### Text shown
::::::

My poor old north country of NY is representing badly, I see. I looks like in New England, the rural parts are hurting. I hope some people like John Edwards get some good news out there for the rural poor. It's only a matter of time until the 2nd home owners buy up all the land around them, drive up the taxes and force them into the cities. Can't someone make a buck in the woods?
Posted by: verplanck colvin | Jun 11, 2005 6:53:07 PM
Interestingly, though, CA's ag region is doing terribly. I wonder why?
Posted by: Ezra | Jun 11, 2005 6:59:35 PM
Michigan has the worst unemployment in America and the lowest economic growth. Thank you Democratic Governor Granholm, she is such a loser. The Democratic leadership has left the state in terrible trouble.
Nebraska on the other hand voted for President Bush more than Texas. Dump your Democrat Governor and give prosperity a chance.
Let's just hope that Michigan turns red and the state regains a little hope. I know I'm doing my part paying $500 a minute on WJR (Detroit) for radio commercials that always say, "President Bush says, Become empowered with a tax free HSA." If you want to reach about 22 people talk on a blog. If you want to reach thousands and thousands buy commercials on Rush radio, America's largest radio show.

::::::

### Work task A
Write out the blog comments on state economies from "Posted by: Ezra" to "largest radio show.".
### Work task B
Add what comes next in the blog comments on state economies, picking up after their final sentence.

### Data extract
::::::

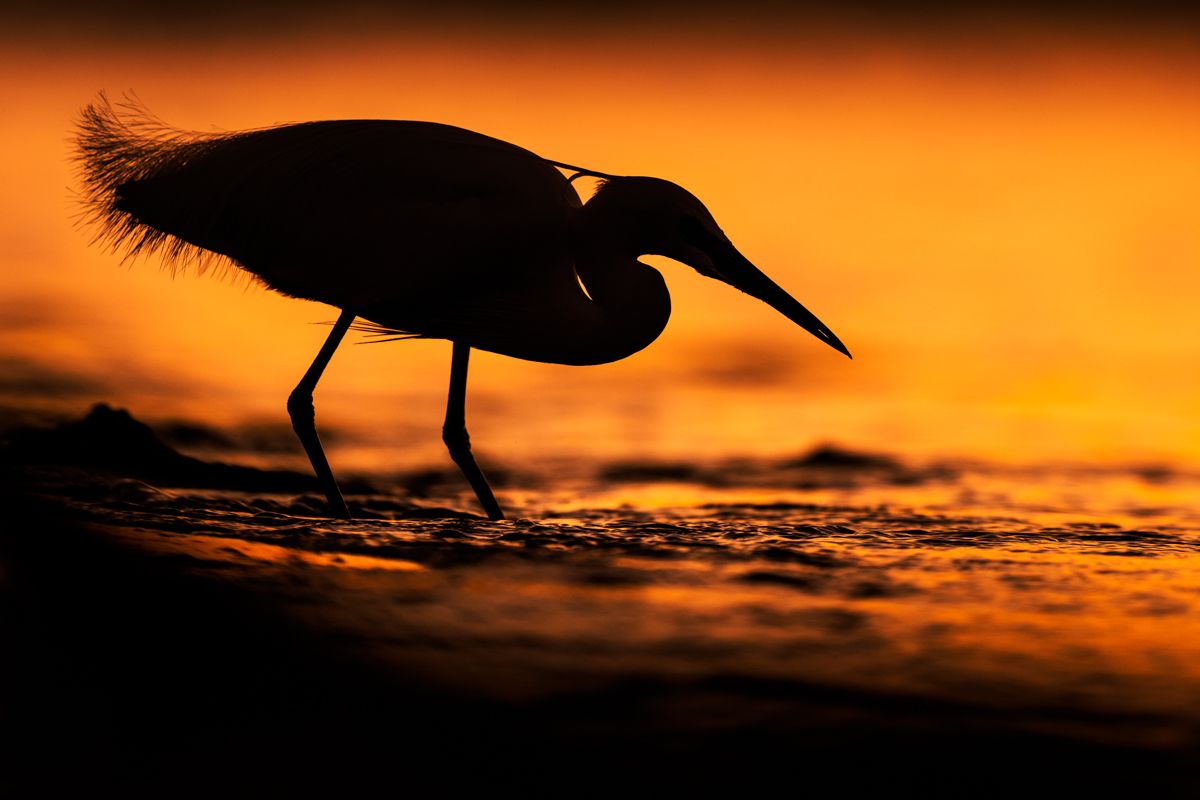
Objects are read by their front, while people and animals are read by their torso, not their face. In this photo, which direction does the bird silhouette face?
to the viewer's right
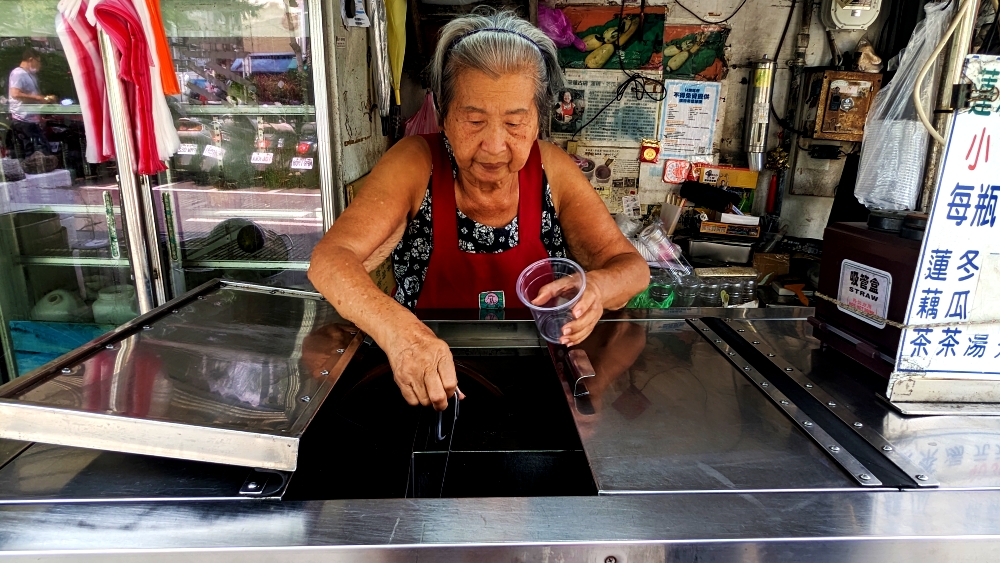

::::::

### Your response A
Posted by: Ezra | Jun 11, 2005 6:59:35 PM
Michigan has the worst unemployment in America and the lowest economic growth. Thank you Democratic Governor Granholm, she is such a loser. The Democratic leadership has left the state in terrible trouble.
Nebraska on the other hand voted for President Bush more than Texas. Dump your Democrat Governor and give prosperity a chance.
Let's just hope that Michigan turns red and the state regains a little hope. I know I'm doing my part paying $500 a minute on WJR (Detroit) for radio commercials that always say, "President Bush says, Become empowered with a tax free HSA." If you want to reach about 22 people talk on a blog. If you want to reach thousands and thousands buy commercials on Rush radio, America's largest radio show.

### Your response B
Posted by: Ron Greiner | Jun 11, 2005 7:13:20 PM
My first thought looking at that map was about the lumber industry, which wouldn't make much sense in a housing boom.
Posted by: bob mcmanus | Jun 11, 2005 7:36:00 PM
The problem in Michigan has a lot to do with stupid decisions in the American motor vehicle industry.
The usual caveats about a land-area map apply here. A lot of those yellow counties in the middle of Kansas contain gigantic wheat fields and eight people. There's more population density in the northeastern part of the state, which is darker.
Posted by: Neil the Ethical Werewolf | Jun 11, 2005 7:36:06 PM
It might be more useful to see this juxtaposed with a population-density map, or better yet, adjusted to reflect population and unemployment at the same time.
Posted by: Iron Lungfish | Jun 11, 2005 7:50:07 PM
There are no jobs to speak of in the Great Plains, but all the jobseekers have long since left, so there isn't much unemployment, either. Lots of those Nebraska/Dakota towns with low unemployment have been losing population for years.
Nationally, unemployment is probably the most important statistic. And locally, unemployment rates can tell you how economic change is affecting an area in the short term. But job growth is a better indicator of a region's economic outlook. Net migration, too: people move to where the jobs are.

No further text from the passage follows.